What to work on
Please copy the statistical analysis section between "For prediction of" and "considered statistically significant.", inclusive, swapping "clustering analysis" for "cluster analysis".

Document section
----------------
Statistical analysis
In this study, the outcome variable was poor ovarian response, which was defined as less than 5 (0–4) oocytes retrieved, and predictor variables included age, BMI, main cause of infertility, AFC, basal level of FSH, basal level of AMH, basal LH level, basal E2 level, and endometrial thickness on hCG trigger day. The data from 2017 cycles were used to establish the prediction model and the data from 2018 cycles were used as outer validation data to validate the performance of the model.
Firstly, the univariate logistic regression was performed to identify the predicting indicators for further multiple regression analysis using the dataset of 2017. Secondly, a multivariate forward selection logistic regression with a 5-fold cross-validation was performed to construct a predictive model for poor ovarian response. In this procedure, the dataset was randomly split into 5 groups, and each unique group was used as a validation set and the remaining groups as a training set, then models were fitted on the training set and evaluated on validation set. The scaled negative log-likelihood (−Log L(β)) was used to select an optimal model, with smaller values indicating models with a better fit. For the selected predictive model, outer validation data of 2018 was further used to evaluate its applicability using measurements of the area under curve (AUC), sensitivity, specificity, positive predictive value (PPV), and negative predicative value (NPV). The main effect of each predicting variable measures the variation over the distribution of xj, in the mean of poor ovarian response.
For prediction of ovarian reserve, we ranked the subgroups according to the predicted probability of poor ovarian response, and further divided the 16 subgroups into 4 groups according to the predicted probability of poor ovarian response using the clustering analysis. The 95% confidence intervals (CI) for the predicted probability of poor ovarian response and actual rate of POR in each subgroup were also calculated. All the analysis was conducted using SAS JMP Pro (version 14.2), and p < 0.05 was considered statistically significant.
----------------
Raw data
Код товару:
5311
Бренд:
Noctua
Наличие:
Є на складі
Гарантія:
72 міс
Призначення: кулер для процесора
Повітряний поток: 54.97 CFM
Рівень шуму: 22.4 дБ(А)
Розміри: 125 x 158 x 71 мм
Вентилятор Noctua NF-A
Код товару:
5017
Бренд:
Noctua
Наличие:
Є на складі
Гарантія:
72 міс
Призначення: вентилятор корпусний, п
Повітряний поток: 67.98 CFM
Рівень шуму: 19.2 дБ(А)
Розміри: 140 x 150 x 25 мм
----------------
Solution for this exercise
For prediction of ovarian reserve, we ranked the subgroups according to the predicted probability of poor ovarian response, and further divided the 16 subgroups into 4 groups according to the predicted probability of poor ovarian response using the cluster analysis. The 95% confidence intervals (CI) for the predicted probability of poor ovarian response and actual rate of POR in each subgroup were also calculated. All the analysis was conducted using SAS JMP Pro (version 14.2), and p < 0.05 was considered statistically significant.